Dataset extract -
::::::

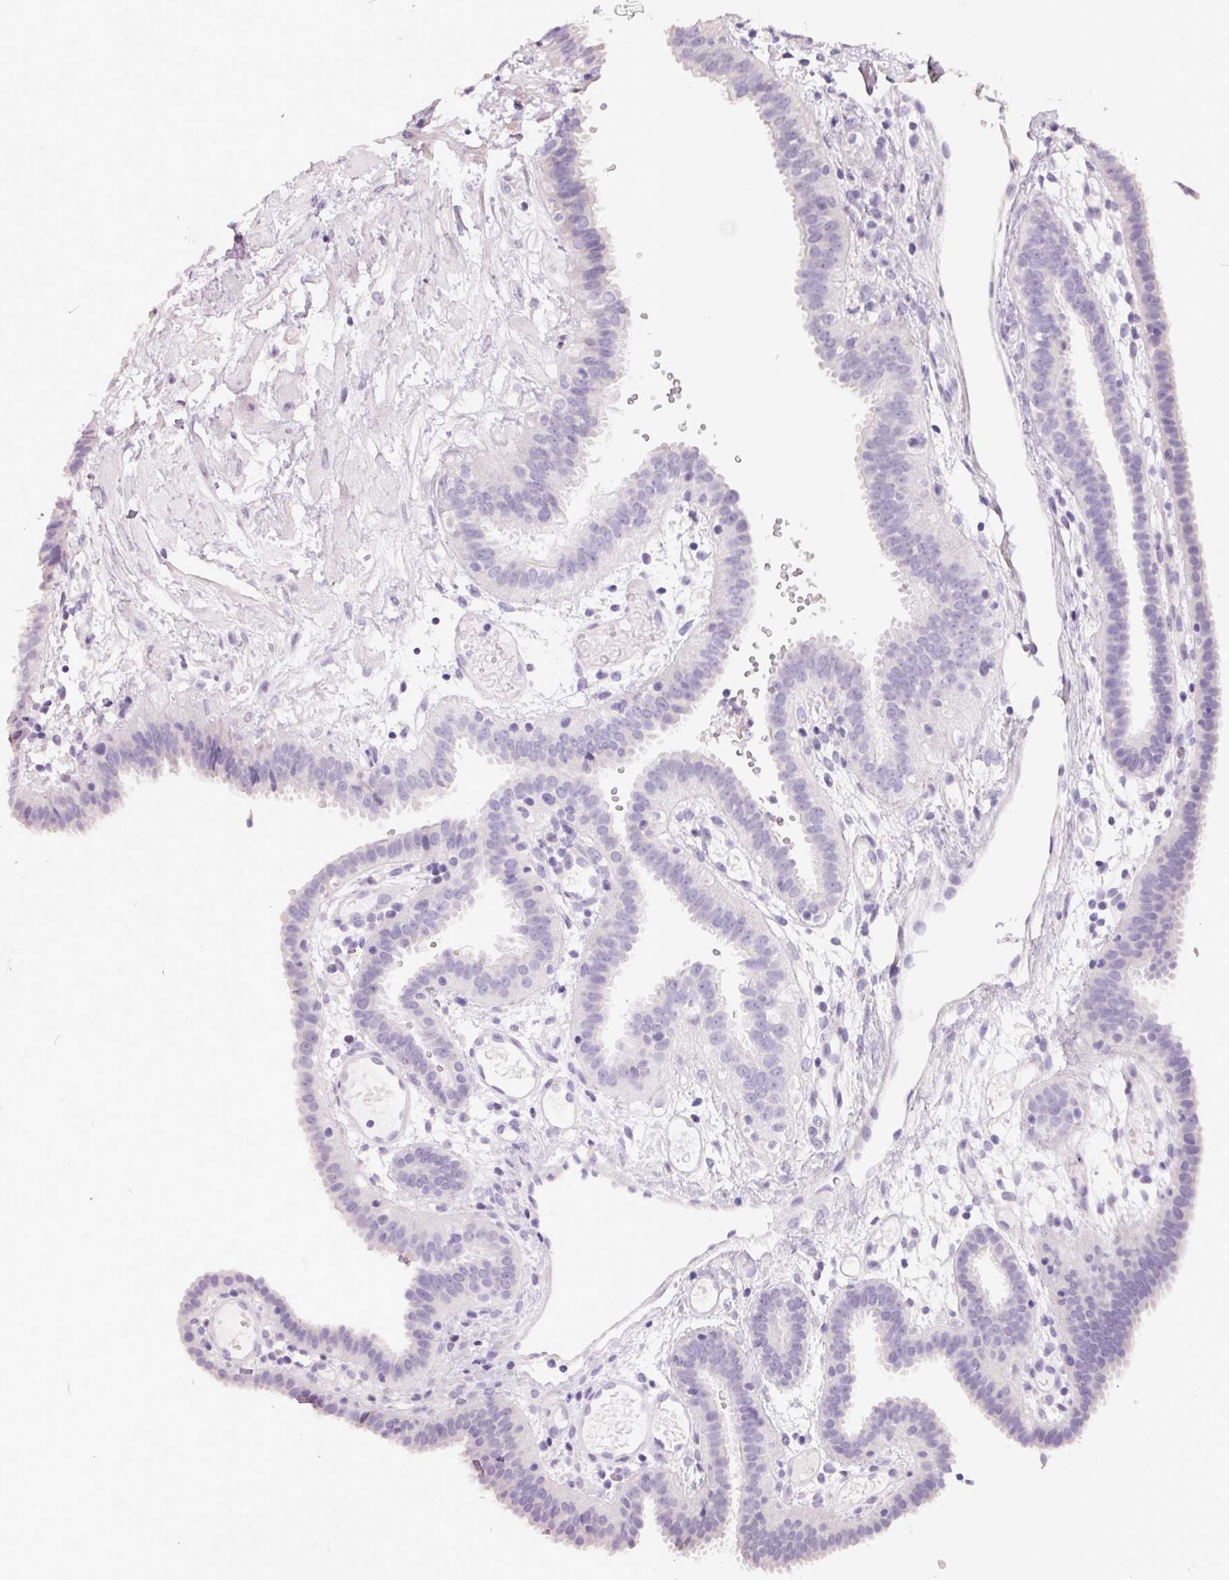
{"staining": {"intensity": "negative", "quantity": "none", "location": "none"}, "tissue": "fallopian tube", "cell_type": "Glandular cells", "image_type": "normal", "snomed": [{"axis": "morphology", "description": "Normal tissue, NOS"}, {"axis": "topography", "description": "Fallopian tube"}], "caption": "Immunohistochemical staining of benign human fallopian tube displays no significant staining in glandular cells. (IHC, brightfield microscopy, high magnification).", "gene": "FTCD", "patient": {"sex": "female", "age": 37}}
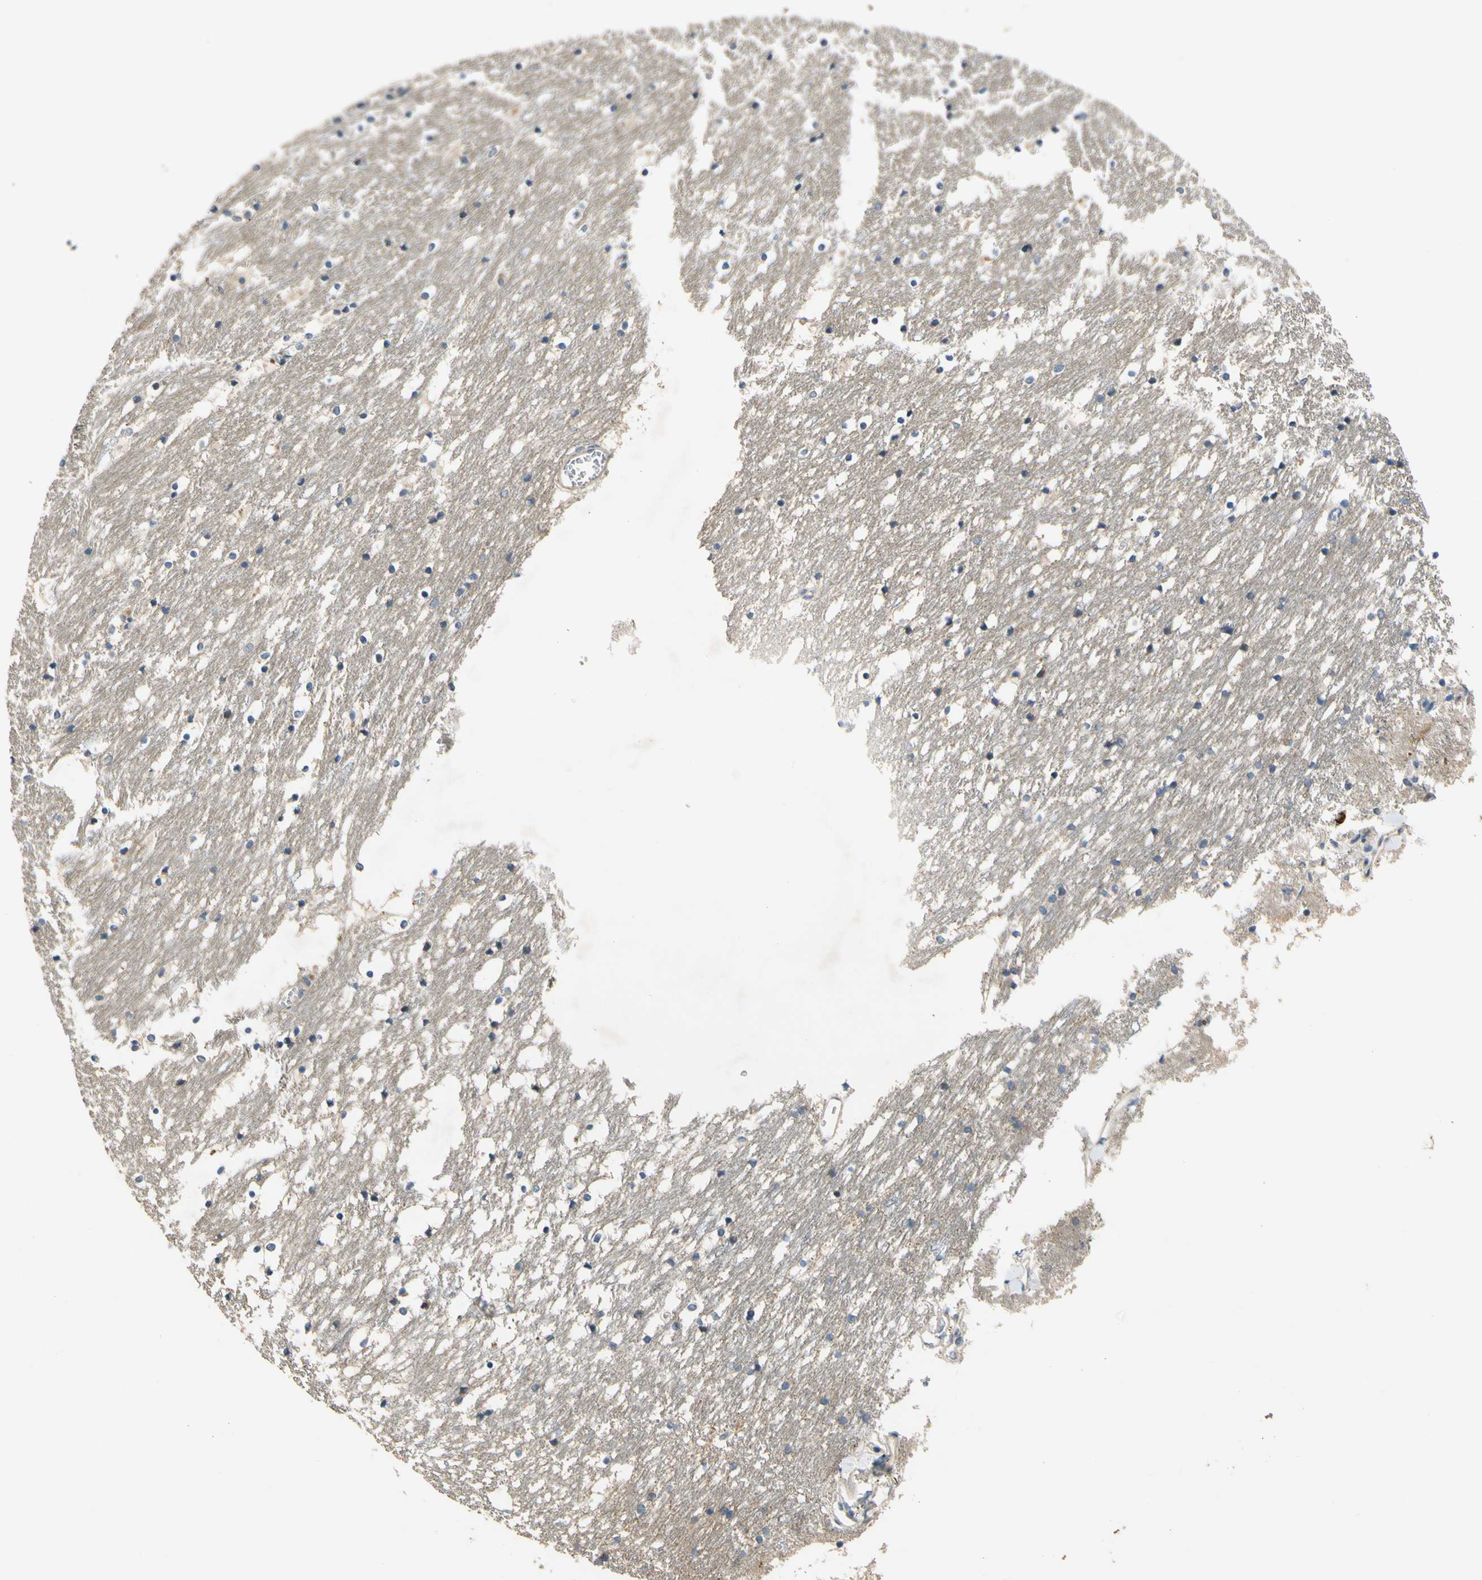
{"staining": {"intensity": "negative", "quantity": "none", "location": "none"}, "tissue": "caudate", "cell_type": "Glial cells", "image_type": "normal", "snomed": [{"axis": "morphology", "description": "Normal tissue, NOS"}, {"axis": "topography", "description": "Lateral ventricle wall"}], "caption": "Caudate was stained to show a protein in brown. There is no significant expression in glial cells. (Stains: DAB (3,3'-diaminobenzidine) immunohistochemistry with hematoxylin counter stain, Microscopy: brightfield microscopy at high magnification).", "gene": "ALKBH3", "patient": {"sex": "male", "age": 45}}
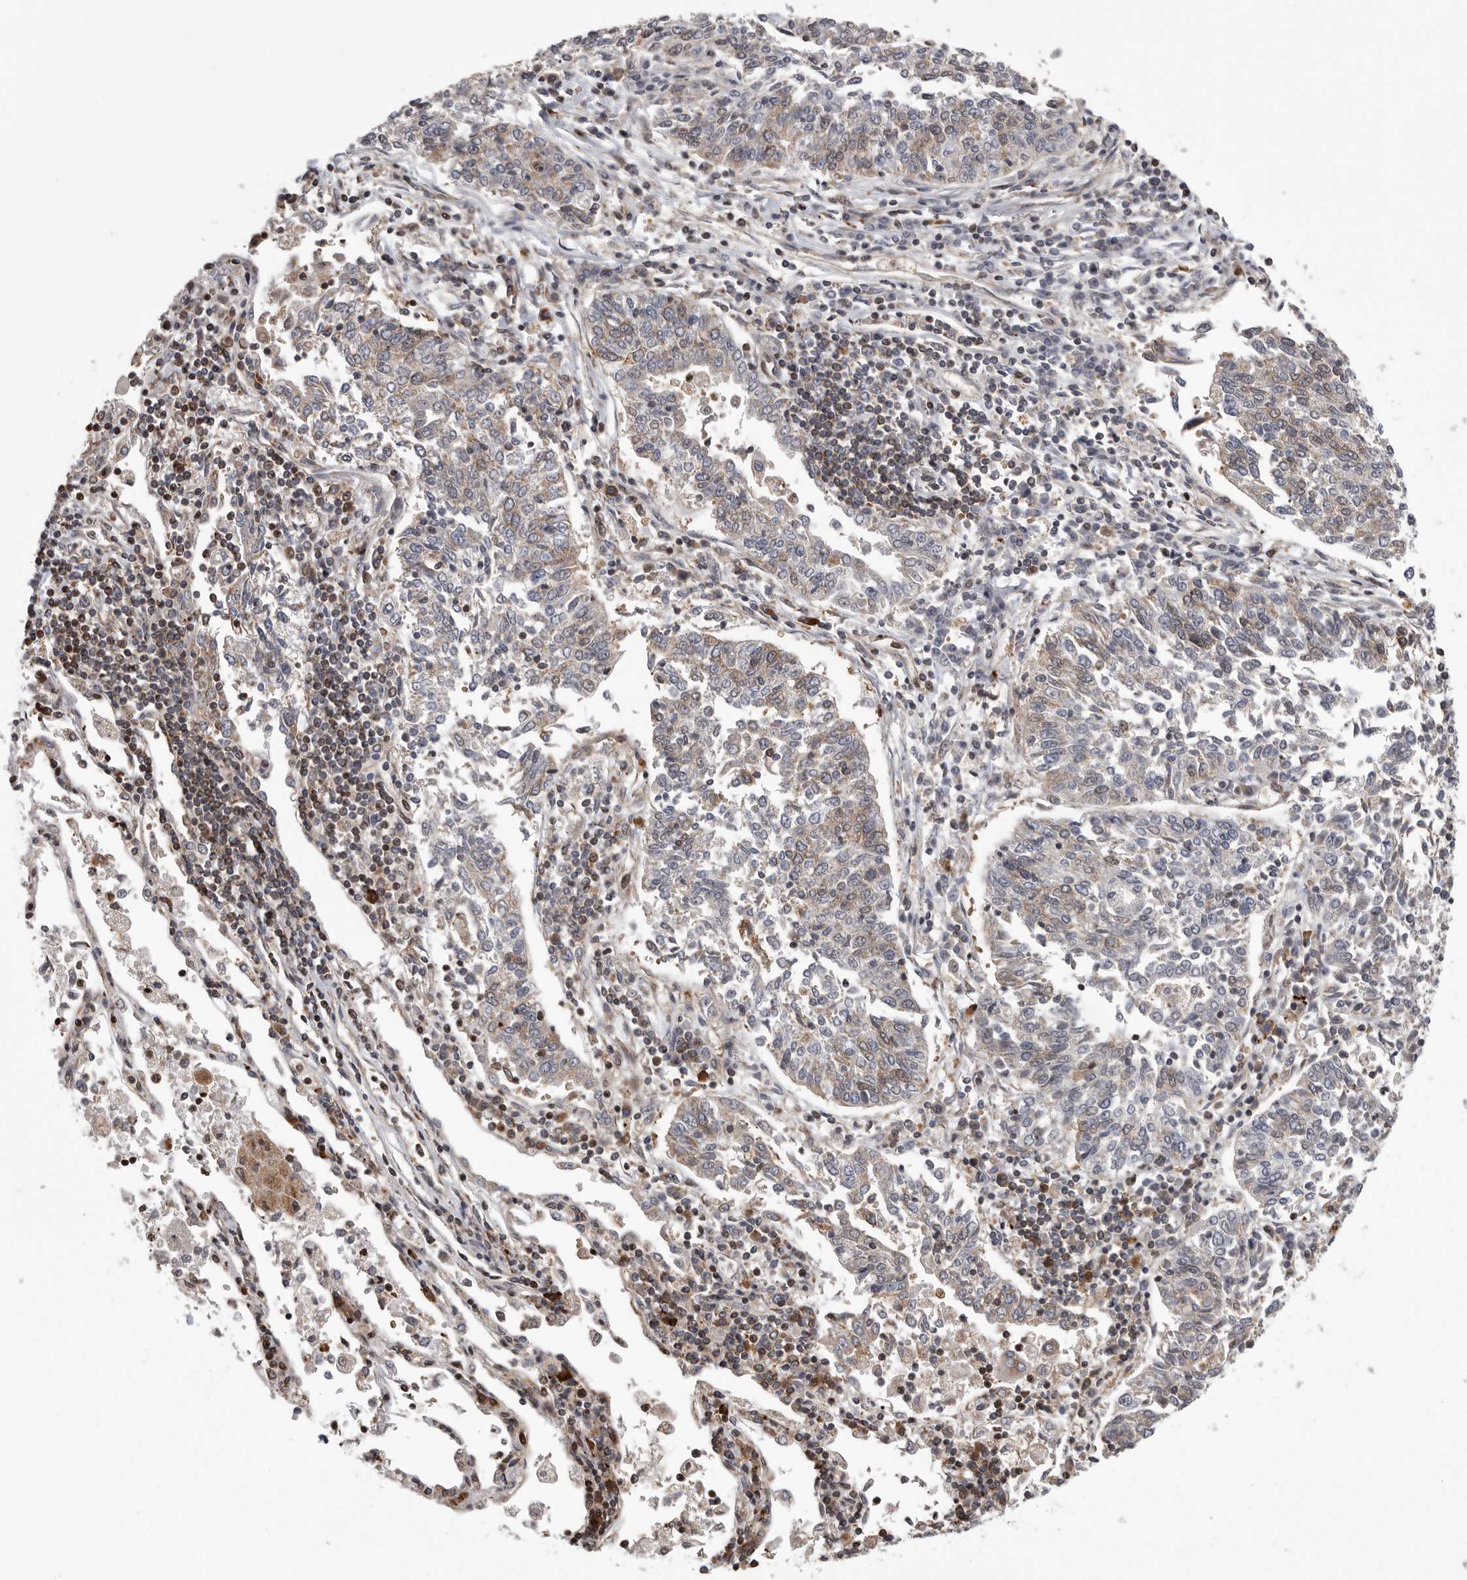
{"staining": {"intensity": "weak", "quantity": "25%-75%", "location": "cytoplasmic/membranous"}, "tissue": "lung cancer", "cell_type": "Tumor cells", "image_type": "cancer", "snomed": [{"axis": "morphology", "description": "Normal tissue, NOS"}, {"axis": "morphology", "description": "Squamous cell carcinoma, NOS"}, {"axis": "topography", "description": "Cartilage tissue"}, {"axis": "topography", "description": "Lung"}, {"axis": "topography", "description": "Peripheral nerve tissue"}], "caption": "Immunohistochemistry (IHC) (DAB (3,3'-diaminobenzidine)) staining of lung cancer shows weak cytoplasmic/membranous protein expression in about 25%-75% of tumor cells. (Stains: DAB in brown, nuclei in blue, Microscopy: brightfield microscopy at high magnification).", "gene": "OXR1", "patient": {"sex": "female", "age": 49}}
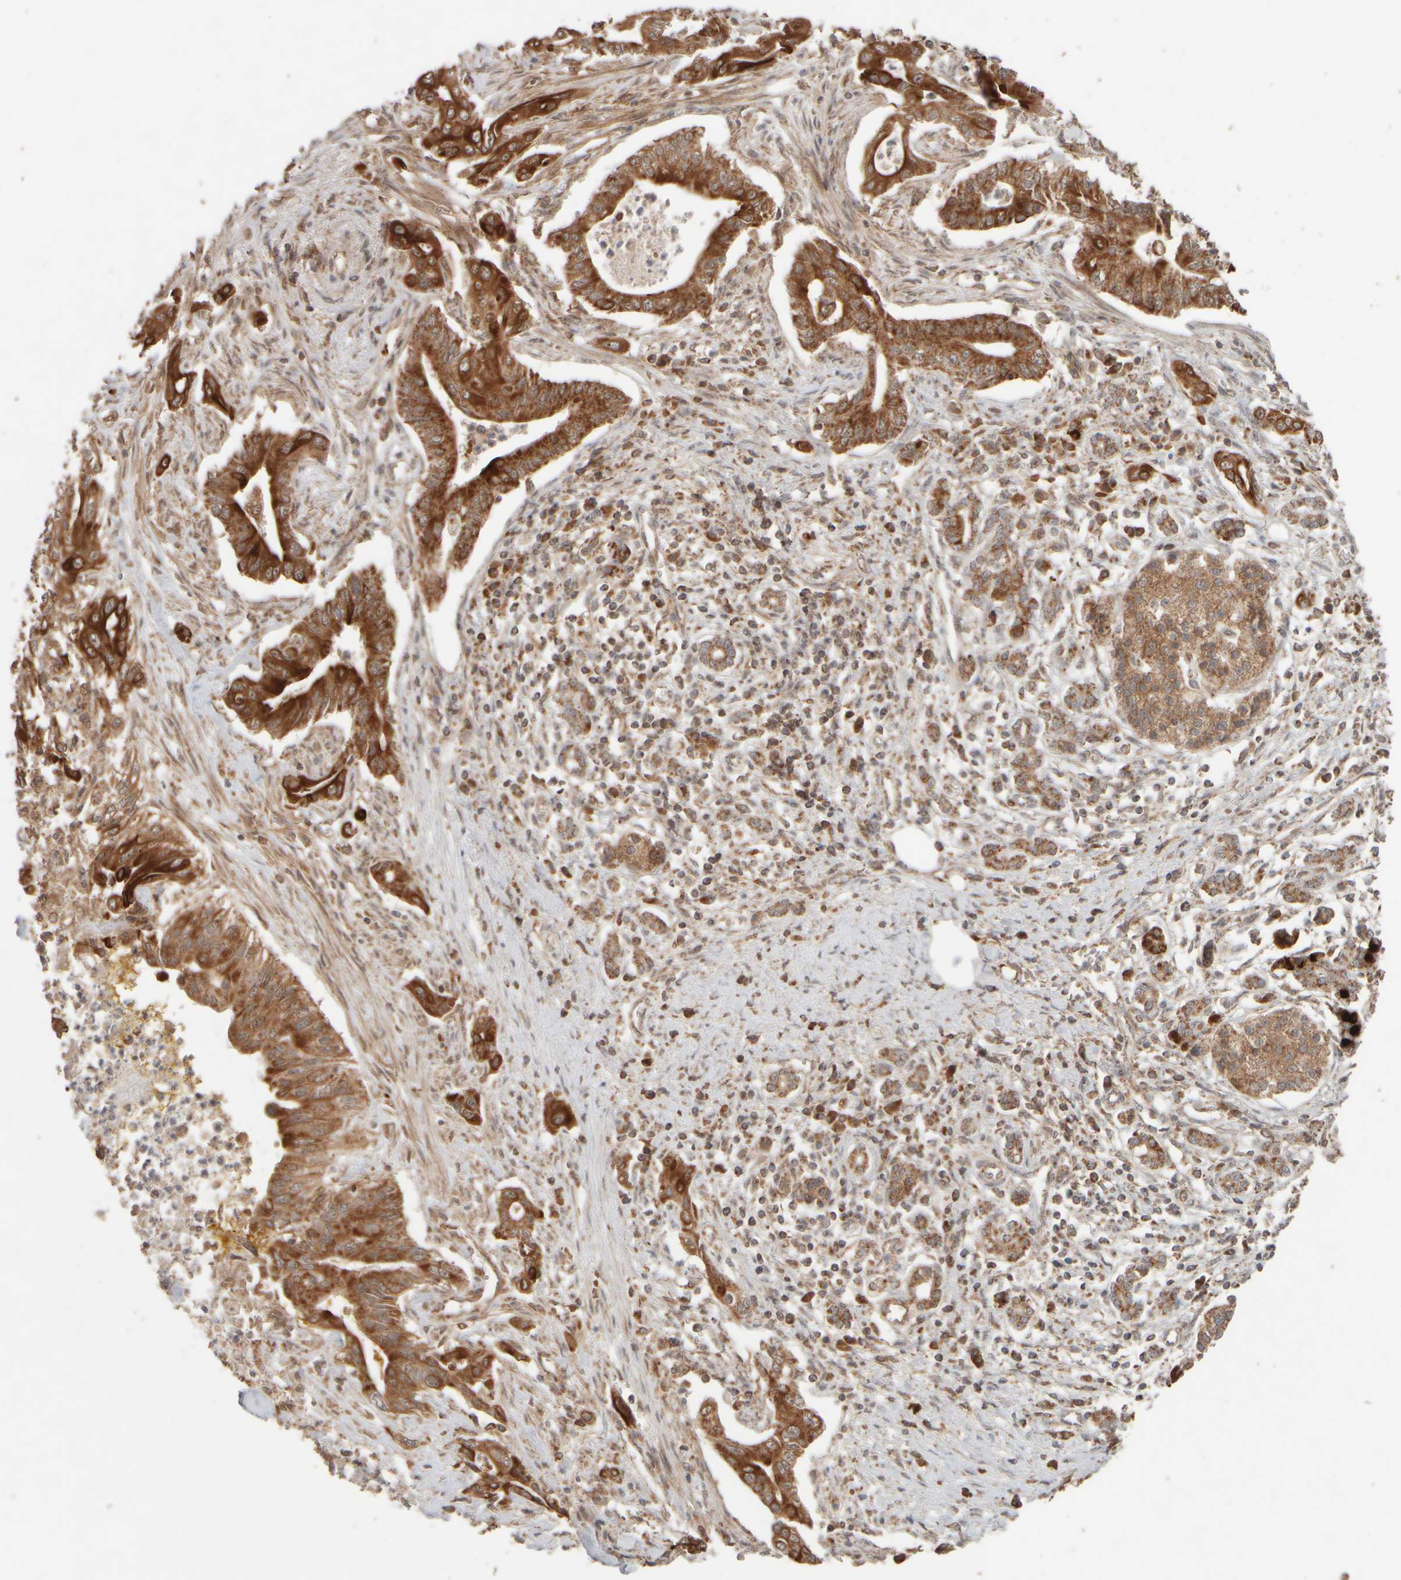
{"staining": {"intensity": "strong", "quantity": ">75%", "location": "cytoplasmic/membranous"}, "tissue": "pancreatic cancer", "cell_type": "Tumor cells", "image_type": "cancer", "snomed": [{"axis": "morphology", "description": "Adenocarcinoma, NOS"}, {"axis": "topography", "description": "Pancreas"}], "caption": "Pancreatic cancer stained for a protein shows strong cytoplasmic/membranous positivity in tumor cells. (brown staining indicates protein expression, while blue staining denotes nuclei).", "gene": "EIF2B3", "patient": {"sex": "male", "age": 58}}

::::::

Goal of the exercise - Without the pictures, repeat the listing word for word.

Result for this task -
{"staining": {"intensity": "negative", "quantity": "none", "location": "none"}, "tissue": "fallopian tube", "cell_type": "Glandular cells", "image_type": "normal", "snomed": [{"axis": "morphology", "description": "Normal tissue, NOS"}, {"axis": "topography", "description": "Fallopian tube"}], "caption": "Immunohistochemical staining of benign human fallopian tube displays no significant staining in glandular cells. (IHC, brightfield microscopy, high magnification).", "gene": "FTCD", "patient": {"sex": "female", "age": 37}}
{"staining": {"intensity": "negative", "quantity": "none", "location": "none"}, "tissue": "caudate", "cell_type": "Glial cells", "image_type": "normal", "snomed": [{"axis": "morphology", "description": "Normal tissue, NOS"}, {"axis": "topography", "description": "Lateral ventricle wall"}], "caption": "Caudate was stained to show a protein in brown. There is no significant expression in glial cells. (Stains: DAB (3,3'-diaminobenzidine) immunohistochemistry with hematoxylin counter stain, Microscopy: brightfield microscopy at high magnification).", "gene": "ALKBH3", "patient": {"sex": "male", "age": 45}}
{"staining": {"intensity": "weak", "quantity": "25%-75%", "location": "cytoplasmic/membranous"}, "tissue": "lung cancer", "cell_type": "Tumor cells", "image_type": "cancer", "snomed": [{"axis": "morphology", "description": "Normal tissue, NOS"}, {"axis": "morphology", "description": "Squamous cell carcinoma, NOS"}, {"axis": "topography", "description": "Cartilage tissue"}, {"axis": "topography", "description": "Lung"}, {"axis": "topography", "description": "Peripheral nerve tissue"}], "caption": "Immunohistochemistry (IHC) (DAB (3,3'-diaminobenzidine)) staining of lung cancer shows weak cytoplasmic/membranous protein expression in about 25%-75% of tumor cells. (Stains: DAB in brown, nuclei in blue, Microscopy: brightfield microscopy at high magnification).", "gene": "OXR1", "patient": {"sex": "female", "age": 49}}
{"staining": {"intensity": "strong", "quantity": ">75%", "location": "cytoplasmic/membranous"}, "tissue": "pancreatic cancer", "cell_type": "Tumor cells", "image_type": "cancer", "snomed": [{"axis": "morphology", "description": "Adenocarcinoma, NOS"}, {"axis": "topography", "description": "Pancreas"}], "caption": "Pancreatic cancer stained for a protein shows strong cytoplasmic/membranous positivity in tumor cells. (brown staining indicates protein expression, while blue staining denotes nuclei).", "gene": "EIF2B3", "patient": {"sex": "male", "age": 58}}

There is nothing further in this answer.